Task goal ▸
Copy the listing below in full, requests included, and raise every number in the answers by 102, both the point indices and the x and y coordinates. Leave the numbers in the requests unchanged.
[Start of Attachment]
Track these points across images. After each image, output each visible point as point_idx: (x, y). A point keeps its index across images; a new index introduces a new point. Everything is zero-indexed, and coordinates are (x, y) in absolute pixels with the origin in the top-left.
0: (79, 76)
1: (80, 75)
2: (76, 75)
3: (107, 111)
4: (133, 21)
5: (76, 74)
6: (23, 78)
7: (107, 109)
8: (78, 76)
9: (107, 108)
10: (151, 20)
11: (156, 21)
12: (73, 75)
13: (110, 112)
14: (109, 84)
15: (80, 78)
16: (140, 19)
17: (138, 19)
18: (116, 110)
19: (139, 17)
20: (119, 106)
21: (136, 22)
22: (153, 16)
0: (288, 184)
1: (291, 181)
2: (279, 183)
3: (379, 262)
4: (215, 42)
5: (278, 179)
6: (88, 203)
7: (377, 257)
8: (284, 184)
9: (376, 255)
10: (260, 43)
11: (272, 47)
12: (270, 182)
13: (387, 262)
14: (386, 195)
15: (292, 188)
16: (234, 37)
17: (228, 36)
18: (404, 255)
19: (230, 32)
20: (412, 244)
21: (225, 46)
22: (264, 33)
[End of Attachment]
Answer area ▸
Track these points across images. After each image, output each visible point as point_idx: (x, y). A point keeps its index across images; a new index introduces a new point. Everything is zero-indexed, and coordinates are (x, y) in absolute pixels with the origin in the top-left.
0: (79, 76)
1: (80, 75)
2: (76, 75)
3: (107, 111)
4: (133, 21)
5: (76, 74)
6: (23, 78)
7: (107, 109)
8: (78, 76)
9: (107, 108)
10: (151, 20)
11: (156, 21)
12: (73, 75)
13: (110, 112)
14: (109, 84)
15: (80, 78)
16: (140, 19)
17: (138, 19)
18: (116, 110)
19: (139, 17)
20: (119, 106)
21: (136, 22)
22: (153, 16)
102: (390, 286)
103: (393, 283)
104: (381, 285)
105: (481, 364)
106: (317, 144)
107: (380, 281)
108: (190, 305)
109: (479, 359)
110: (386, 286)
111: (478, 357)
112: (362, 145)
113: (374, 149)
114: (372, 284)
115: (489, 364)
116: (488, 297)
117: (394, 290)
118: (336, 139)
119: (330, 138)
120: (506, 357)
121: (332, 134)
122: (514, 346)
123: (327, 148)
124: (366, 135)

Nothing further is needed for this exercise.